L'idée était d'appeler les bonnes volontés à rejoindre massivement Europe Ecologie, qui s'inscrivait dans une démarche d'ouverture qui dépassait le simple cadre des Verts. Mais déjà, Jean-Vincent Placé et les autres responsables des Verts s'y sont opposés, pour garder le contrôle de la situation.

Cette situation a perduré l'année suivante, lors des élections régionales. Les listes étaient ouvertes aux non-Verts, mais en pratique, c'était les cadres de ce parti qui décidaient de tout. Cette volonté de vouloir en permanence rester dans le cadre du parti a cassé la belle idée d'une grande formation qui se voulait différente des autres.

Aujourd'hui, la ligne de fracture se situe entre ceux qui souhaitent s'allier avec la gauche de la gauche, et ceux qui voient l'avenir de l'écologie au sein d'un gouvernement de gauche plus modéré...

C'est une question qui est effectivement délicate. Je ne me reconnais pas du tout du côté de Mélenchon, mais il faut reconnaître que s'entendre avec le Parti socialiste n'est aujourd'hui pas évident. C'est un parti au sein duquel les discussions sont déjà très difficiles, alors imaginez un peu lorsque vous venez de l'extérieur !

Selon moi, la seule manière de dépasser ce sujet, et d'espérer une victoire de la gauche en 2017, serait d'organiser une grande primaire en vue de présenter un candidat unique dès le premier tour de la présidentielle. Si on multiplie les candidatures, la gauche a de bonnes chances de ne pas passer.

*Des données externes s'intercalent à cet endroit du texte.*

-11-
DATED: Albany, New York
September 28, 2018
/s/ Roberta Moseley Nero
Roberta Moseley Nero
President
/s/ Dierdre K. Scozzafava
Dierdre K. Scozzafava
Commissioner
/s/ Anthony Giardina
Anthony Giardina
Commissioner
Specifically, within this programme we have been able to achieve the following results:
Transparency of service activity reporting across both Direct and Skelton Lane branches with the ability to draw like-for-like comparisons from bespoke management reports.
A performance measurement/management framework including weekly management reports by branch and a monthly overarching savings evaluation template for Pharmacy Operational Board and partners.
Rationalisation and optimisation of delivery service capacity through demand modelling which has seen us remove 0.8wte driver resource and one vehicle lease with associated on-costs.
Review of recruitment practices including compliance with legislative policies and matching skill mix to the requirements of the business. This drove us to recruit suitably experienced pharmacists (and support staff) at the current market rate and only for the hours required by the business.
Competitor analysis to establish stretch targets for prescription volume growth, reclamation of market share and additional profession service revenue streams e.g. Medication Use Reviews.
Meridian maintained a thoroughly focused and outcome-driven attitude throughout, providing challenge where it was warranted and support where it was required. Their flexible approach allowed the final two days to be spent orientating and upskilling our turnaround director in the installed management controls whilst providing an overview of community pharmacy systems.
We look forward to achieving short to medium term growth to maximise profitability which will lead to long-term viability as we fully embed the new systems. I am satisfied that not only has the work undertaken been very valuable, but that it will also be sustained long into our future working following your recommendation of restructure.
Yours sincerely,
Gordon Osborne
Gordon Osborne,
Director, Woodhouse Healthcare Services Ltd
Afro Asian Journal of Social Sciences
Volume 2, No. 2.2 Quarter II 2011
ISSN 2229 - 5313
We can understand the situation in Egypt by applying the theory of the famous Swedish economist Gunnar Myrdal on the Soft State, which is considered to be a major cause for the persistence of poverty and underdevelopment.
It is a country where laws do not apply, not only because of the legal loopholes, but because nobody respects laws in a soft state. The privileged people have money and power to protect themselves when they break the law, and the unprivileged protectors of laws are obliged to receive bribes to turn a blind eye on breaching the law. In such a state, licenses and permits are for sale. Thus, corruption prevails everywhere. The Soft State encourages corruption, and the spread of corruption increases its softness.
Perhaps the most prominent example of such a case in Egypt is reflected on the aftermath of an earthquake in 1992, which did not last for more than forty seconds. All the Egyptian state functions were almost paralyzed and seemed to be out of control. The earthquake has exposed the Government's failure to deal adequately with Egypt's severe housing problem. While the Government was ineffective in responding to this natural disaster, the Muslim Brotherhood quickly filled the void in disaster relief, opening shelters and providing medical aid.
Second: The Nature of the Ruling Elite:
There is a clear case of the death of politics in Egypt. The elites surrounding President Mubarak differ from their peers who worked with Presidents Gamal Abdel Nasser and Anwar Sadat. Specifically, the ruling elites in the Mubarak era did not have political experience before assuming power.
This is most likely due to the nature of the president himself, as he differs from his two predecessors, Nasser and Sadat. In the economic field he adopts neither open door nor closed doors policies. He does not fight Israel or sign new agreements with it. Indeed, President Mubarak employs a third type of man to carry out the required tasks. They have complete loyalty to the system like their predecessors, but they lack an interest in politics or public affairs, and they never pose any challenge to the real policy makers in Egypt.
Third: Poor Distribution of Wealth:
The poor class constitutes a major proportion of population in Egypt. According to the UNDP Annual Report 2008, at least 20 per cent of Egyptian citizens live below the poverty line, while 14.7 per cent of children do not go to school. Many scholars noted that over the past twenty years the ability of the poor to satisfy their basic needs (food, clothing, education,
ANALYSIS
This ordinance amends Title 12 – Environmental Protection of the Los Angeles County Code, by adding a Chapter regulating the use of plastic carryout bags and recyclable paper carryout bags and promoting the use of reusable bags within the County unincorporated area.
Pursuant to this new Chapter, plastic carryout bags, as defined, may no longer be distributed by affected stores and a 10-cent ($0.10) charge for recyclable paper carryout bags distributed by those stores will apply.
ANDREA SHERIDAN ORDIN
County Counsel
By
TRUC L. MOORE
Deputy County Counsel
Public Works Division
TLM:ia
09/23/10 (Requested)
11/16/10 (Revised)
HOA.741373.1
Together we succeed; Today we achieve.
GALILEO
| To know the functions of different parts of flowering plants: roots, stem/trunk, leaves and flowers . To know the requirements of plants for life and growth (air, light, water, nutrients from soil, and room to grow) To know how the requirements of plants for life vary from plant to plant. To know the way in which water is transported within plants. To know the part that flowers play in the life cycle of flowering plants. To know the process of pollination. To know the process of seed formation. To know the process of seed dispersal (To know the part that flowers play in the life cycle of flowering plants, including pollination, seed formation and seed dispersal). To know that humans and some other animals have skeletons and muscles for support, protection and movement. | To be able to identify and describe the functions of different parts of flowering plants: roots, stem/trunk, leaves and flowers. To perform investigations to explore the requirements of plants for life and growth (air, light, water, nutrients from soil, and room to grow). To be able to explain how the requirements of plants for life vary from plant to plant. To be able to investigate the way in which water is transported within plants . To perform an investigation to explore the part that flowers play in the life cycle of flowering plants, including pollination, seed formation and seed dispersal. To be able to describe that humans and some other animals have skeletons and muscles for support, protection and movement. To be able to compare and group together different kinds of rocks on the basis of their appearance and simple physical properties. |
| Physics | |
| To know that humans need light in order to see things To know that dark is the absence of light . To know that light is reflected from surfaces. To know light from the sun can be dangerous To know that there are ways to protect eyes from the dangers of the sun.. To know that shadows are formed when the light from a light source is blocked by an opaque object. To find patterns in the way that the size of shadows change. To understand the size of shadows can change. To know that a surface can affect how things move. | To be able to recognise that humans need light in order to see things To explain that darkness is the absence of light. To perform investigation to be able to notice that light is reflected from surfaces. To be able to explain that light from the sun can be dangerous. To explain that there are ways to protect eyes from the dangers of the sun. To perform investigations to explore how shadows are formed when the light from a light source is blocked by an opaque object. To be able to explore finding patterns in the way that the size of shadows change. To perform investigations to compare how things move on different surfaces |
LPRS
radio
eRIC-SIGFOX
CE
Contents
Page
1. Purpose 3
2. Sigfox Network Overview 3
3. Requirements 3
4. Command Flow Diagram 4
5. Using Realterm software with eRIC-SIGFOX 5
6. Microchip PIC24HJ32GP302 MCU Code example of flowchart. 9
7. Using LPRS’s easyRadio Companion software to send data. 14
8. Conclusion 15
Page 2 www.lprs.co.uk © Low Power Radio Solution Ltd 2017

Organiser un grand débat au sein de l'ensemble de la gauche permettrait de couper l'herbe sous le pied de personnes comme Jean-Luc Mélenchon ou Cécile Duflot, tout en clarifiant la ligne politique du candidat retenu sur le fond. Cela créerait une dynamique unitaire, et j'essaie de pousser Dany à prendre la parole pour que ce projet puisse aboutir.

Avec ces nouvelles perturbations, estimez-vous que l'écologie politique a encore un sens en tant que mouvement indépendant des autres formations ?

Non. Je pense qu'aujourd'hui, l'existence d'un parti écolo ne signifie rien. On peut très bien être écologiste et être favorable à la retraite à 65 ans, comme on peut être écologiste et estimer qu'il ne faut partir à la retraite qu'à 60 ans. Idem sur l'Europe, la représentation proportionnelle à l'Assemblée ou le libéralisme économique.

Aujourd'hui, selon moi, Europe Ecologie-Les Verts n'a plus d'avenir. Les débats entre personnes raisonnables ne sont pas toujours simples, mais entre gens déraisonnables comme il y en a tant dans cette formation, c'est encore plus compliqué. Actuellement, on ne réfléchit pas à la manière de faire triompher des idées, mais on préfère se déchirer sur la meilleure manière d'enrayer la progression du Front national. Ce n'est pas un projet ! Dans ce climat de déshérence, la seule issue que j'entrevois est l'organisation d'une large primaire de gauche.